Required action
Produce the full set of records below once more, exactly as they stand.
═══ Material for the task ═══
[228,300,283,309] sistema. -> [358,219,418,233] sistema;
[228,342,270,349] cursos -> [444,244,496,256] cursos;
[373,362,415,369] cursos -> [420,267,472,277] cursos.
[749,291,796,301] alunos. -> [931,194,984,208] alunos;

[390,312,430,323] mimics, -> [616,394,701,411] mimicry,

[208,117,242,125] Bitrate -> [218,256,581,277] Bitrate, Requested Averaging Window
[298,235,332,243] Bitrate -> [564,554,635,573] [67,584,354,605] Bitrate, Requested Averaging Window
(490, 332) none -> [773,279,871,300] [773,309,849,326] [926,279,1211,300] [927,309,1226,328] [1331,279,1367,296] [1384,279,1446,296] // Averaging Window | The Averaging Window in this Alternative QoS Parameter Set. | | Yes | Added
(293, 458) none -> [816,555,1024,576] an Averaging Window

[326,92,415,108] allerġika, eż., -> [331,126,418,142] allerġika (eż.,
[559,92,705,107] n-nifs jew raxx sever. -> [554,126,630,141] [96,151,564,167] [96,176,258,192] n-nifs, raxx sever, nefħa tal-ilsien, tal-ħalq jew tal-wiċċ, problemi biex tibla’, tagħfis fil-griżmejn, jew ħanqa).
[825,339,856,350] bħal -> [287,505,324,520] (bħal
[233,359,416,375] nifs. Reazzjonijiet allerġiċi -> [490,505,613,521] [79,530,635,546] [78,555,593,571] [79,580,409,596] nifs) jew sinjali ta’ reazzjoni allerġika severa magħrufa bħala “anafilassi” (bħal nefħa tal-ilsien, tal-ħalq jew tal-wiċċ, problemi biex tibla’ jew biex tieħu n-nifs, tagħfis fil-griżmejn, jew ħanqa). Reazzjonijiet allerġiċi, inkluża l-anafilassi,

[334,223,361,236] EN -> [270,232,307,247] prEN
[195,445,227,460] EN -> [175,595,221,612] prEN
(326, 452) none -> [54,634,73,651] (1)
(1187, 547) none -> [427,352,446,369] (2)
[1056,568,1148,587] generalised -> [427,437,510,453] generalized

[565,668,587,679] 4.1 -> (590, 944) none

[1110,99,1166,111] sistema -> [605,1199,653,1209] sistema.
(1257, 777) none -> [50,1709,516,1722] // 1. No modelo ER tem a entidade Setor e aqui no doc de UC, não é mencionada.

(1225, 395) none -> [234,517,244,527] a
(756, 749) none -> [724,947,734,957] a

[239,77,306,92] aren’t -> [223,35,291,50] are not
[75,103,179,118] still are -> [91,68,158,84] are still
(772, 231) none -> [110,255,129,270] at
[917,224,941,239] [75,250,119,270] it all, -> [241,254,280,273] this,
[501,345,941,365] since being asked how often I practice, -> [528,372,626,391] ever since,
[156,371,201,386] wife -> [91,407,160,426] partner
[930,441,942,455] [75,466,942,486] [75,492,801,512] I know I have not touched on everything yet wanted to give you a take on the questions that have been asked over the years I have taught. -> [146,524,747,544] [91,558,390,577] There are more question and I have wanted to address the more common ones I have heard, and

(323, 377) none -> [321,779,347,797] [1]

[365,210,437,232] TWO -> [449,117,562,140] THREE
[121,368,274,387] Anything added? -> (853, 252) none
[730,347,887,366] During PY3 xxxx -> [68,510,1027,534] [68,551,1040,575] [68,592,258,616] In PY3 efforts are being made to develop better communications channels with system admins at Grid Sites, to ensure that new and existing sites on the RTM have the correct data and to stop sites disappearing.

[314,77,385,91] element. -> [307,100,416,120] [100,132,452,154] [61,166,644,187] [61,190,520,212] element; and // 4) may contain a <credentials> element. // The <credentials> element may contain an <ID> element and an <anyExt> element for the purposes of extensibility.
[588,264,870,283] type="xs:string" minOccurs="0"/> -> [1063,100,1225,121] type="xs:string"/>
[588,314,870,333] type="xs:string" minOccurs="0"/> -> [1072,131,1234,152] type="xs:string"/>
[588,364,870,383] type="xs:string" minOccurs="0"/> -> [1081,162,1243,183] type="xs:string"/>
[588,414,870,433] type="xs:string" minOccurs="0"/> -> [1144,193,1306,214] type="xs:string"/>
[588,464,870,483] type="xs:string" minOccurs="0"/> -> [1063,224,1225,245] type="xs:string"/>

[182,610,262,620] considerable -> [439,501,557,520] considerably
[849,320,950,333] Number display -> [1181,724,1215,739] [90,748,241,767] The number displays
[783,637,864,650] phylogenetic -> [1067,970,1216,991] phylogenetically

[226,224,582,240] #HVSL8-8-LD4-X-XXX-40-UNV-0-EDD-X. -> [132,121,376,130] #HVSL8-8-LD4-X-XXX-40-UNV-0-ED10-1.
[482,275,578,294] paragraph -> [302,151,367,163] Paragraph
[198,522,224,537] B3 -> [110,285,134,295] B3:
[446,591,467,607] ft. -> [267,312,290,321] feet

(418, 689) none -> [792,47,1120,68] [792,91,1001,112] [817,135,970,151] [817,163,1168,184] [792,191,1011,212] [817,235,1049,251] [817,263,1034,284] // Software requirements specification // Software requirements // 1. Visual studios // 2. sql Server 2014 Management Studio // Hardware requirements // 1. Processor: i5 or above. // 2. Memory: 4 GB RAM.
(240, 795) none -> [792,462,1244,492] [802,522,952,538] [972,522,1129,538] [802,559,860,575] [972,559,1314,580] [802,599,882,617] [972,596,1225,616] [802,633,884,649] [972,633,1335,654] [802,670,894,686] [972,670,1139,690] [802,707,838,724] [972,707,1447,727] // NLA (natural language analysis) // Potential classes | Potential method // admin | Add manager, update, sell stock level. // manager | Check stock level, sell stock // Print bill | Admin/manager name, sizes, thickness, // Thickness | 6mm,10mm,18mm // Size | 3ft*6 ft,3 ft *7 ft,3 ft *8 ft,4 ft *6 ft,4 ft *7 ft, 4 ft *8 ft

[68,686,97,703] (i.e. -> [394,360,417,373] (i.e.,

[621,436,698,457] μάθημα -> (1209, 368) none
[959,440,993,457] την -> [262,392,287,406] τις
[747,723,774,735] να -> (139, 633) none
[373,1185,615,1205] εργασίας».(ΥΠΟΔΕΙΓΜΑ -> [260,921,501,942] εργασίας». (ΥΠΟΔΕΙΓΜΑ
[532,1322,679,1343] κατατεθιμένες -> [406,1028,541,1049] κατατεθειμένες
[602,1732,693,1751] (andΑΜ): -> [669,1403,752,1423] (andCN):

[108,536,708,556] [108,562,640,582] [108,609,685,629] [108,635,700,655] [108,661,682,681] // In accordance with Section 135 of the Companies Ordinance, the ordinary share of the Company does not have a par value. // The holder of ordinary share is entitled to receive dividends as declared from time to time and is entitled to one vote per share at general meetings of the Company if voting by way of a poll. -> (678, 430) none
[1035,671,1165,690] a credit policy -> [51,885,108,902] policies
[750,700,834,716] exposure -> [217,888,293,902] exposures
═══
Response below
[228,300,283,309] sistema. -> [358,219,418,233] sistema;
[228,342,270,349] cursos -> [444,244,496,256] cursos;
[373,362,415,369] cursos -> [420,267,472,277] cursos.
[749,291,796,301] alunos. -> [931,194,984,208] alunos;

[390,312,430,323] mimics, -> [616,394,701,411] mimicry,

[208,117,242,125] Bitrate -> [218,256,581,277] Bitrate, Requested Averaging Window
[298,235,332,243] Bitrate -> [564,554,635,573] [67,584,354,605] Bitrate, Requested Averaging Window
(490, 332) none -> [773,279,871,300] [773,309,849,326] [926,279,1211,300] [927,309,1226,328] [1331,279,1367,296] [1384,279,1446,296] // Averaging Window | The Averaging Window in this Alternative QoS Parameter Set. | | Yes | Added
(293, 458) none -> [816,555,1024,576] an Averaging Window

[326,92,415,108] allerġika, eż., -> [331,126,418,142] allerġika (eż.,
[559,92,705,107] n-nifs jew raxx sever. -> [554,126,630,141] [96,151,564,167] [96,176,258,192] n-nifs, raxx sever, nefħa tal-ilsien, tal-ħalq jew tal-wiċċ, problemi biex tibla’, tagħfis fil-griżmejn, jew ħanqa).
[825,339,856,350] bħal -> [287,505,324,520] (bħal
[233,359,416,375] nifs. Reazzjonijiet allerġiċi -> [490,505,613,521] [79,530,635,546] [78,555,593,571] [79,580,409,596] nifs) jew sinjali ta’ reazzjoni allerġika severa magħrufa bħala “anafilassi” (bħal nefħa tal-ilsien, tal-ħalq jew tal-wiċċ, problemi biex tibla’ jew biex tieħu n-nifs, tagħfis fil-griżmejn, jew ħanqa). Reazzjonijiet allerġiċi, inkluża l-anafilassi,

[334,223,361,236] EN -> [270,232,307,247] prEN
[195,445,227,460] EN -> [175,595,221,612] prEN
(326, 452) none -> [54,634,73,651] (1)
(1187, 547) none -> [427,352,446,369] (2)
[1056,568,1148,587] generalised -> [427,437,510,453] generalized

[565,668,587,679] 4.1 -> (590, 944) none

[1110,99,1166,111] sistema -> [605,1199,653,1209] sistema.
(1257, 777) none -> [50,1709,516,1722] // 1. No modelo ER tem a entidade Setor e aqui no doc de UC, não é mencionada.

(1225, 395) none -> [234,517,244,527] a
(756, 749) none -> [724,947,734,957] a

[239,77,306,92] aren’t -> [223,35,291,50] are not
[75,103,179,118] still are -> [91,68,158,84] are still
(772, 231) none -> [110,255,129,270] at
[917,224,941,239] [75,250,119,270] it all, -> [241,254,280,273] this,
[501,345,941,365] since being asked how often I practice, -> [528,372,626,391] ever since,
[156,371,201,386] wife -> [91,407,160,426] partner
[930,441,942,455] [75,466,942,486] [75,492,801,512] I know I have not touched on everything yet wanted to give you a take on the questions that have been asked over the years I have taught. -> [146,524,747,544] [91,558,390,577] There are more question and I have wanted to address the more common ones I have heard, and

(323, 377) none -> [321,779,347,797] [1]

[365,210,437,232] TWO -> [449,117,562,140] THREE
[121,368,274,387] Anything added? -> (853, 252) none
[730,347,887,366] During PY3 xxxx -> [68,510,1027,534] [68,551,1040,575] [68,592,258,616] In PY3 efforts are being made to develop better communications channels with system admins at Grid Sites, to ensure that new and existing sites on the RTM have the correct data and to stop sites disappearing.

[314,77,385,91] element. -> [307,100,416,120] [100,132,452,154] [61,166,644,187] [61,190,520,212] element; and // 4) may contain a <credentials> element. // The <credentials> element may contain an <ID> element and an <anyExt> element for the purposes of extensibility.
[588,264,870,283] type="xs:string" minOccurs="0"/> -> [1063,100,1225,121] type="xs:string"/>
[588,314,870,333] type="xs:string" minOccurs="0"/> -> [1072,131,1234,152] type="xs:string"/>
[588,364,870,383] type="xs:string" minOccurs="0"/> -> [1081,162,1243,183] type="xs:string"/>
[588,414,870,433] type="xs:string" minOccurs="0"/> -> [1144,193,1306,214] type="xs:string"/>
[588,464,870,483] type="xs:string" minOccurs="0"/> -> [1063,224,1225,245] type="xs:string"/>

[182,610,262,620] considerable -> [439,501,557,520] considerably
[849,320,950,333] Number display -> [1181,724,1215,739] [90,748,241,767] The number displays
[783,637,864,650] phylogenetic -> [1067,970,1216,991] phylogenetically

[226,224,582,240] #HVSL8-8-LD4-X-XXX-40-UNV-0-EDD-X. -> [132,121,376,130] #HVSL8-8-LD4-X-XXX-40-UNV-0-ED10-1.
[482,275,578,294] paragraph -> [302,151,367,163] Paragraph
[198,522,224,537] B3 -> [110,285,134,295] B3:
[446,591,467,607] ft. -> [267,312,290,321] feet

(418, 689) none -> [792,47,1120,68] [792,91,1001,112] [817,135,970,151] [817,163,1168,184] [792,191,1011,212] [817,235,1049,251] [817,263,1034,284] // Software requirements specification // Software requirements // 1. Visual studios // 2. sql Server 2014 Management Studio // Hardware requirements // 1. Processor: i5 or above. // 2. Memory: 4 GB RAM.
(240, 795) none -> [792,462,1244,492] [802,522,952,538] [972,522,1129,538] [802,559,860,575] [972,559,1314,580] [802,599,882,617] [972,596,1225,616] [802,633,884,649] [972,633,1335,654] [802,670,894,686] [972,670,1139,690] [802,707,838,724] [972,707,1447,727] // NLA (natural language analysis) // Potential classes | Potential method // admin | Add manager, update, sell stock level. // manager | Check stock level, sell stock // Print bill | Admin/manager name, sizes, thickness, // Thickness | 6mm,10mm,18mm // Size | 3ft*6 ft,3 ft *7 ft,3 ft *8 ft,4 ft *6 ft,4 ft *7 ft, 4 ft *8 ft

[68,686,97,703] (i.e. -> [394,360,417,373] (i.e.,

[621,436,698,457] μάθημα -> (1209, 368) none
[959,440,993,457] την -> [262,392,287,406] τις
[747,723,774,735] να -> (139, 633) none
[373,1185,615,1205] εργασίας».(ΥΠΟΔΕΙΓΜΑ -> [260,921,501,942] εργασίας». (ΥΠΟΔΕΙΓΜΑ
[532,1322,679,1343] κατατεθιμένες -> [406,1028,541,1049] κατατεθειμένες
[602,1732,693,1751] (andΑΜ): -> [669,1403,752,1423] (andCN):

[108,536,708,556] [108,562,640,582] [108,609,685,629] [108,635,700,655] [108,661,682,681] // In accordance with Section 135 of the Companies Ordinance, the ordinary share of the Company does not have a par value. // The holder of ordinary share is entitled to receive dividends as declared from time to time and is entitled to one vote per share at general meetings of the Company if voting by way of a poll. -> (678, 430) none
[1035,671,1165,690] a credit policy -> [51,885,108,902] policies
[750,700,834,716] exposure -> [217,888,293,902] exposures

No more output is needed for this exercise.